The Supreme Judge, by which all controversies of religion are to be determined … can be no other but the Holy Spirit speaking in the Scripture.

—Westminster Confession of Faith, 1.10

The passages and hymns chosen for this morning’s service all revolve around a fairly obvious theme: the centrality of the Scriptures to the Christian life. We begin the service by singing from the psalms, noting that all who know the name of the Lord will “place their trust in the Word of truth” and that blessings shall come to those who “daily find delight within Jehovah’s Holy Word” (O Lord Most High—Psalm 9; Alleluia! How Blest The Man—Psalm 112). We read that “All Scripture is breathed out by God and profitable for teaching, for reproof, for correction, and for training in righteousness” (2 Timothy 3:16).

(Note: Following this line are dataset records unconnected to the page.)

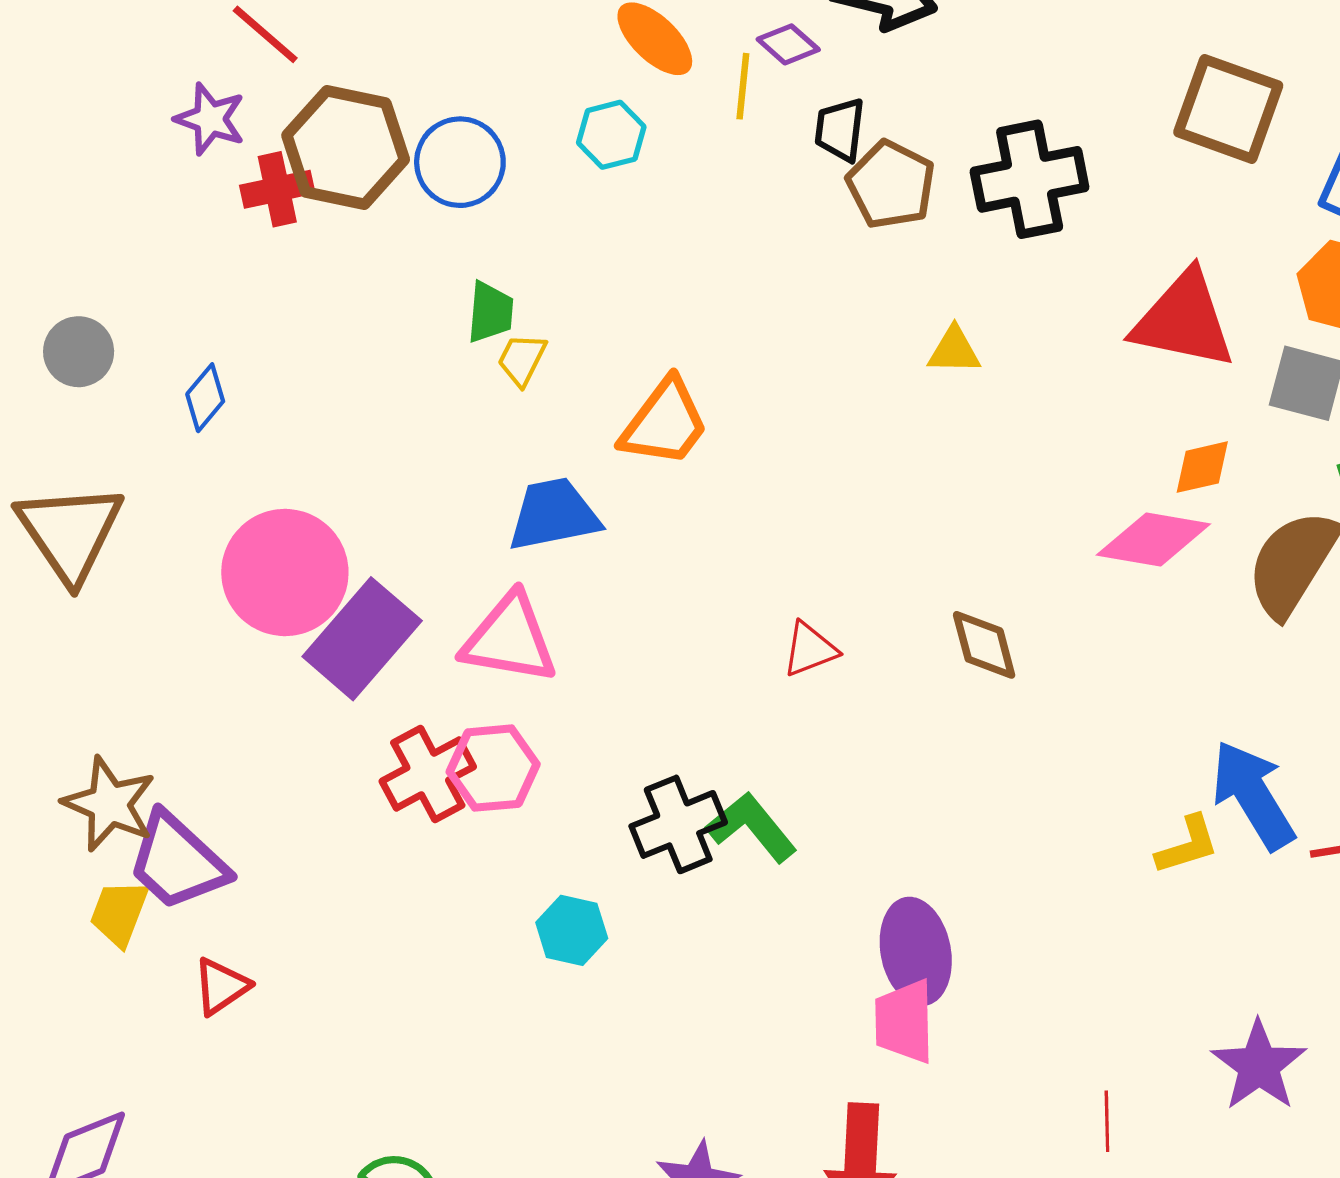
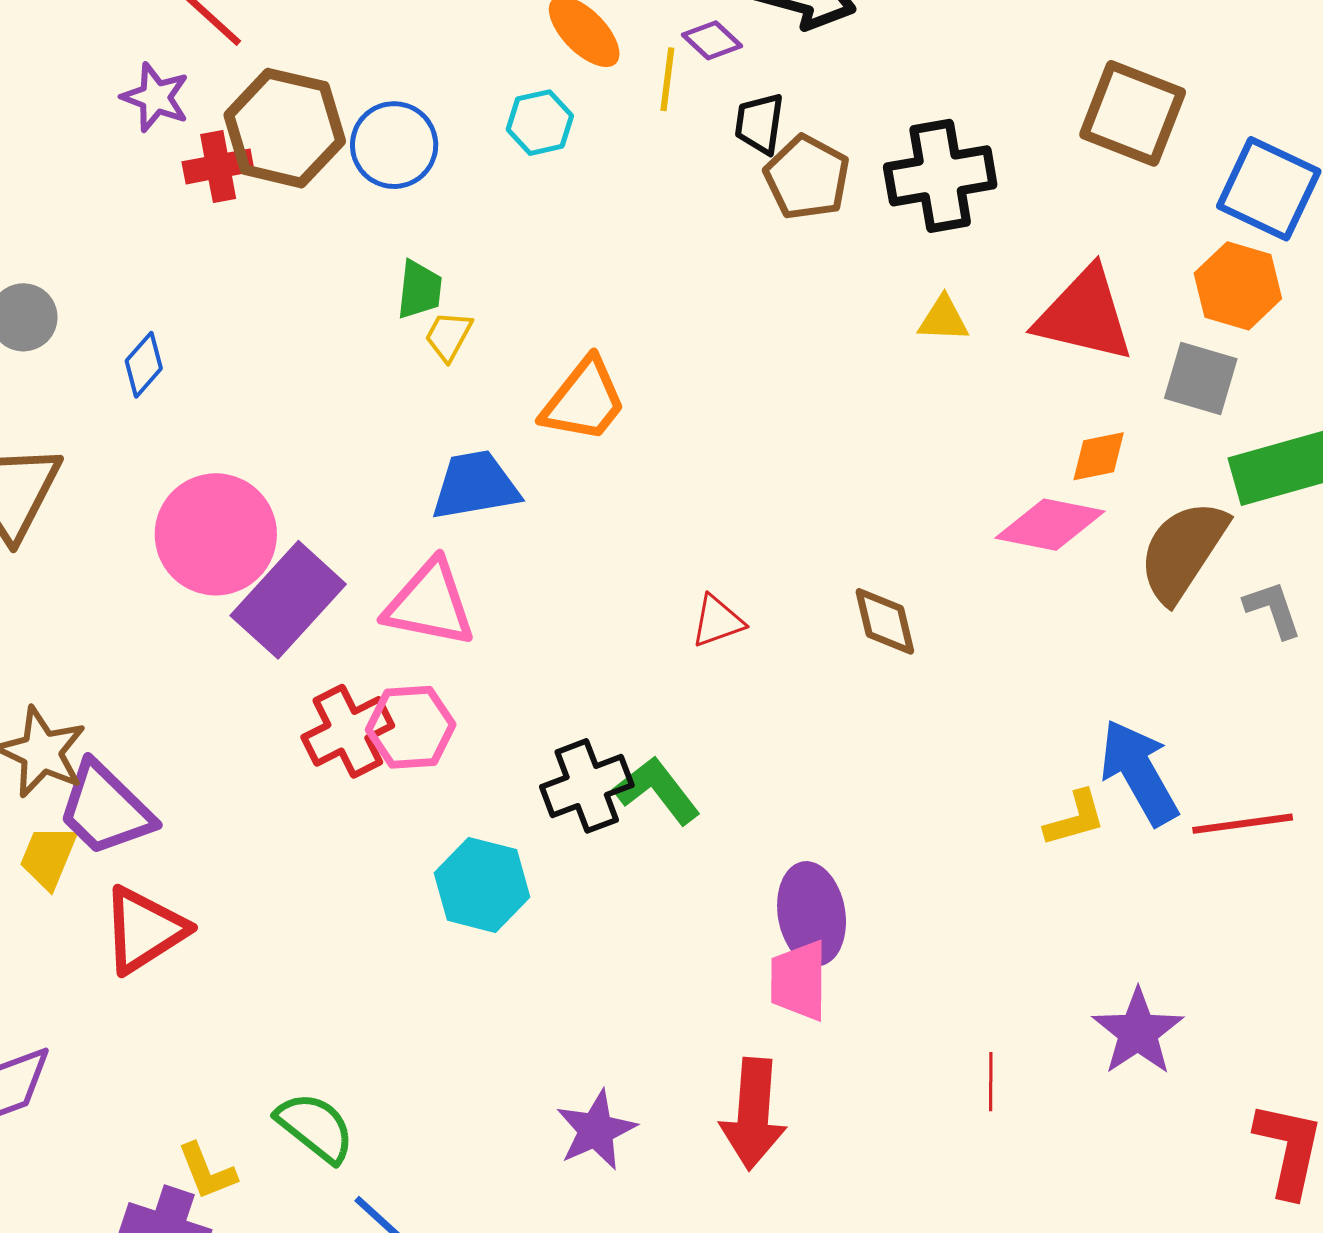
yellow triangle: (954, 350) -> (943, 319), moved
cyan hexagon: (572, 930) -> (482, 885), size x1.4
red triangle: (221, 986) -> (144, 930), size x1.6

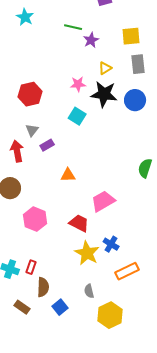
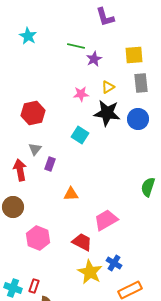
pink star: (78, 84) -> (81, 94), moved
purple rectangle: (47, 145) -> (50, 164), turned -40

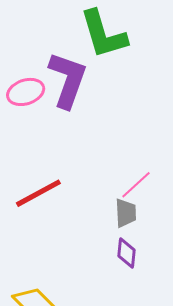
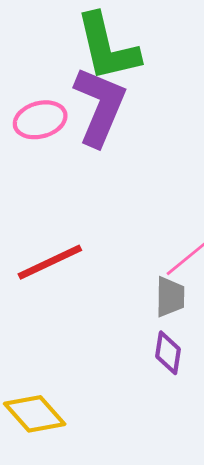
green L-shape: (103, 34) -> (107, 47), moved

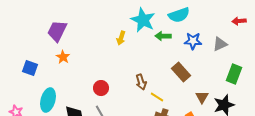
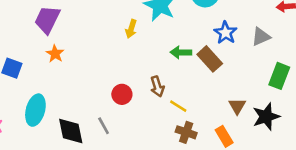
green arrow: (163, 36) -> (181, 52), moved
blue star: (193, 41) -> (225, 33), turned 30
brown rectangle: (181, 72) -> (210, 59), moved
red circle: (101, 88) -> (122, 94), moved

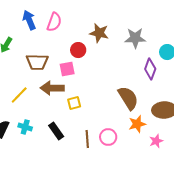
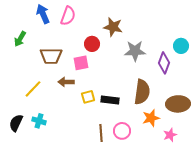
gray star: (135, 38) -> (135, 51), moved
brown arrow: (52, 88) -> (66, 82), size x0.7
brown semicircle: (128, 98) -> (142, 92), turned 40
black rectangle: (56, 131) -> (110, 100), moved, turned -48

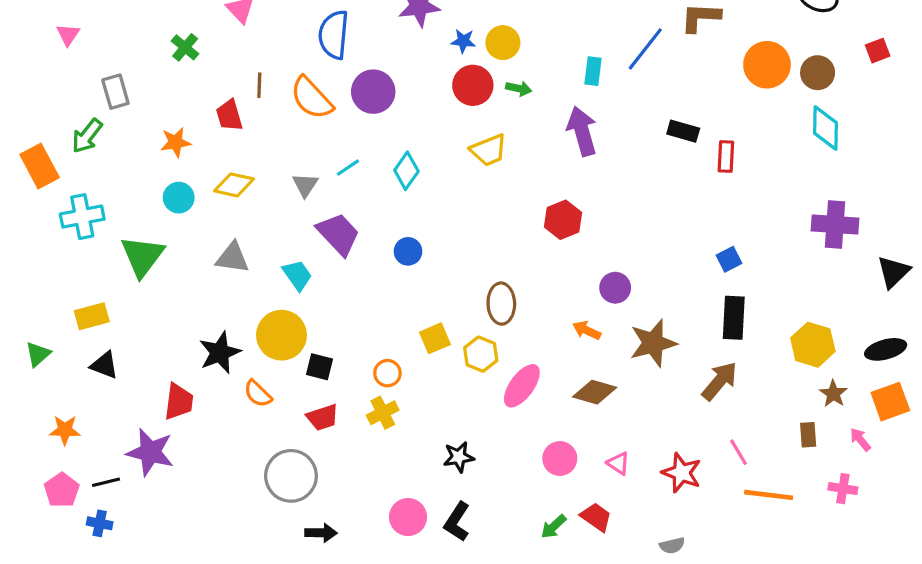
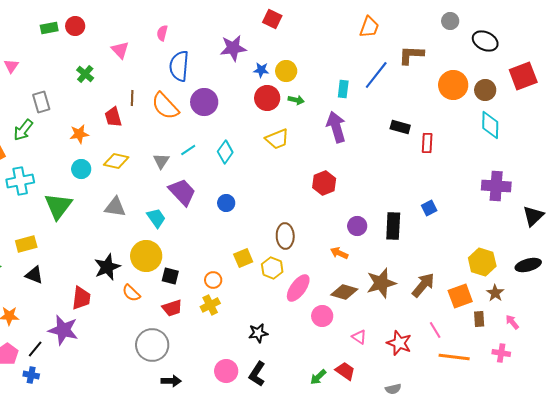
red square: (878, 51) -> (523, 76), size x1.8
black rectangle: (734, 318) -> (393, 226), moved
brown star: (653, 343) -> (381, 283), moved
orange square: (890, 402) -> (460, 296), moved
pink circle: (560, 459) -> (322, 316), moved
black line: (106, 482) -> (35, 349), turned -36

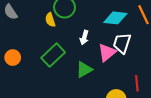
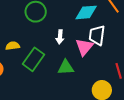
yellow semicircle: (50, 20) -> (13, 46), moved, turned 112
green triangle: (84, 70) -> (66, 67), turned 36

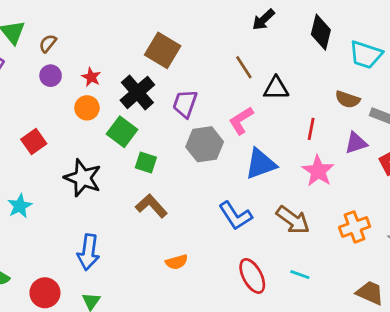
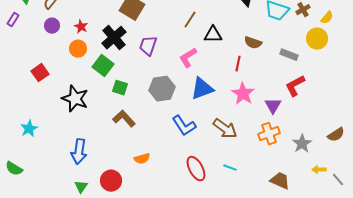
brown line: (244, 67) -> (190, 20), turned 66
brown semicircle: (348, 99) -> (253, 43), moved
purple triangle: (356, 143) -> (273, 106), moved, turned -42
gray hexagon: (205, 144) -> (162, 89), moved
cyan star: (20, 206) -> (29, 129), moved
red circle: (45, 293) -> (111, 181), moved

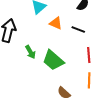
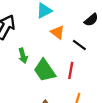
red line: (89, 55) -> (71, 70), moved

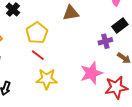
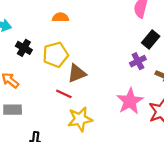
brown triangle: (71, 13) -> (77, 73), moved
yellow pentagon: (37, 33) -> (56, 55), moved, turned 30

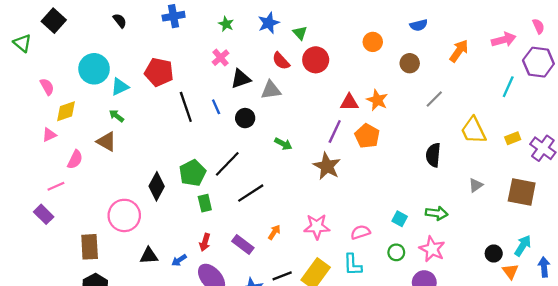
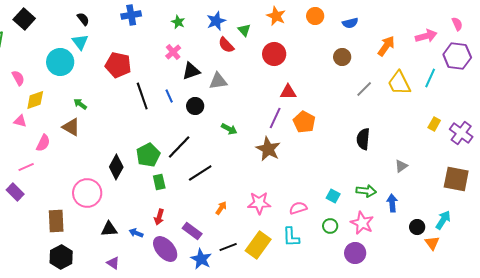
orange circle: (373, 42) -> (315, 16), moved
red circle: (316, 60) -> (274, 54), moved
red semicircle: (281, 61) -> (226, 45), moved
cyan triangle: (120, 87) -> (80, 42), moved, turned -42
orange star: (377, 100) -> (276, 16), moved
yellow trapezoid: (474, 130) -> (399, 83), moved
pink triangle: (49, 135) -> (20, 121), turned 40
yellow rectangle: (513, 138) -> (434, 124), turned -40
brown square: (522, 192) -> (456, 179), moved
purple rectangle: (243, 245) -> (192, 231), moved
blue arrow: (179, 260) -> (136, 233), turned 56
blue arrow: (544, 267) -> (392, 203), moved

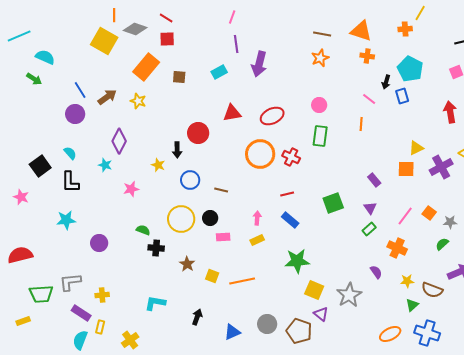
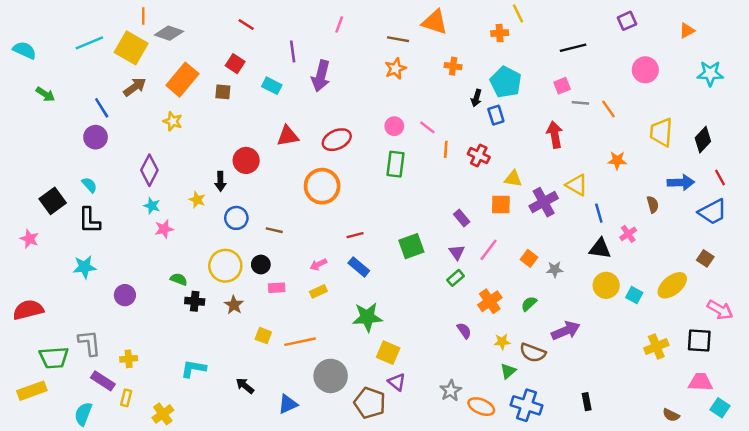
yellow line: (420, 13) -> (518, 13), turned -56
pink line: (232, 17) -> (339, 25), moved
red line: (166, 18) -> (246, 25), moved
orange triangle: (361, 31) -> (435, 22), moved
cyan line: (19, 36) -> (89, 43), moved
red square: (167, 39) -> (235, 64), moved, turned 35
cyan semicircle: (45, 57) -> (24, 50), moved
cyan rectangle: (219, 72) -> (272, 86), turned 56
brown arrow: (107, 97) -> (135, 87), moved
pink line: (369, 99) -> (427, 127), moved
yellow triangle: (416, 148) -> (513, 179), turned 35
red cross: (291, 157) -> (479, 156), moved
cyan star: (105, 165) -> (152, 206), moved
pink line: (405, 216) -> (489, 250), moved
pink arrow: (257, 218) -> (318, 265), turned -120
green semicircle: (442, 244) -> (529, 304), moved
orange cross: (397, 248) -> (490, 301), turned 30
brown star: (187, 264) -> (234, 305), moved
gray L-shape: (70, 282) -> (89, 343), turned 90
gray star: (349, 295) -> (451, 391), moved, size x0.7
black arrow: (197, 317) -> (245, 386), turned -70
yellow rectangle: (23, 321) -> (32, 391), size x1.6
gray circle: (267, 324) -> (331, 376), moved, size x1.4
orange ellipse: (390, 334) -> (481, 407), turned 50
cyan semicircle: (80, 340) -> (83, 414), moved

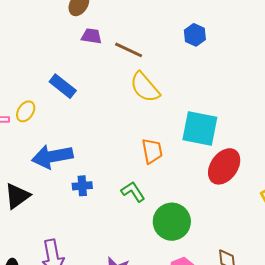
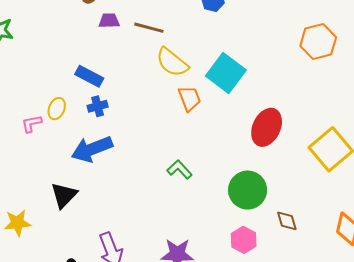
cyan square: (200, 128) -> (226, 73), moved, turned 36
orange trapezoid: (152, 151) -> (189, 98), moved
blue cross: (82, 186) -> (98, 106), moved
green circle: (172, 222) -> (248, 190), moved

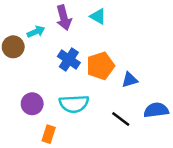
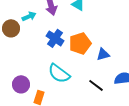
purple circle: (32, 104) -> (21, 84), moved
cyan semicircle: (74, 104) -> (59, 73), turned 40

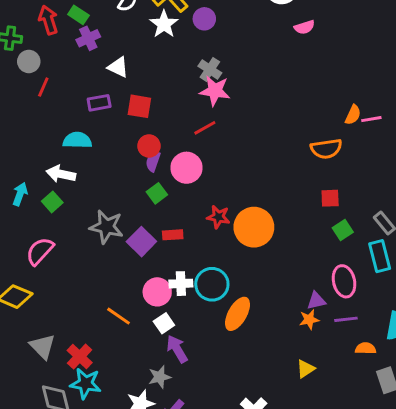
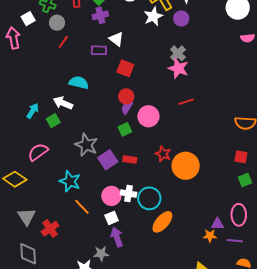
purple rectangle: (99, 103) -> (99, 50), moved
red line: (205, 128) -> (186, 102), moved
cyan star: (86, 383) -> (70, 181), moved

We pray in song, asking the Lord to keep us “steadfast in [His] Word” and that His Word might “dwell richly in [our] heart[s] from hour to hour” (Lord, Keep Us Steadfast In Thy Word; May The Mind Of Christ, My Savior). Further hymns remind us that His Word should be our “chief delight,” that we desire His truth to be planted “deep in us” to “shape and fashion us,” and that we know the love of Jesus primarily because “the Bible tells [us] so” (How Shall The Young—Psalm 119; Speak, O Lord; Jesus Loves Me, This I Know). I pray that this morning’s service would encourage us to be like the Bereans in the sermon text from Acts, who “received the Word with all eagerness, examining the Scriptures daily to see if these things were so.”